#### Work instruction:
The output should consist solely of the lines running from the one that contains "Baja de Habilitación de Taxi y de Licencia" through the end of the records below, copied exactly.

(Collected data)
........

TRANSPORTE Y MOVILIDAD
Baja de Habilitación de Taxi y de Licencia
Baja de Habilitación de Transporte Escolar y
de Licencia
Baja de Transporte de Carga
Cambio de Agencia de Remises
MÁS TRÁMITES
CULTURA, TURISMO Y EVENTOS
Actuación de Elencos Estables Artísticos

........

#### Exercise result:
Baja de Habilitación de Taxi y de Licencia
Baja de Habilitación de Transporte Escolar y
de Licencia
Baja de Transporte de Carga
Cambio de Agencia de Remises
MÁS TRÁMITES
CULTURA, TURISMO Y EVENTOS
Actuación de Elencos Estables Artísticos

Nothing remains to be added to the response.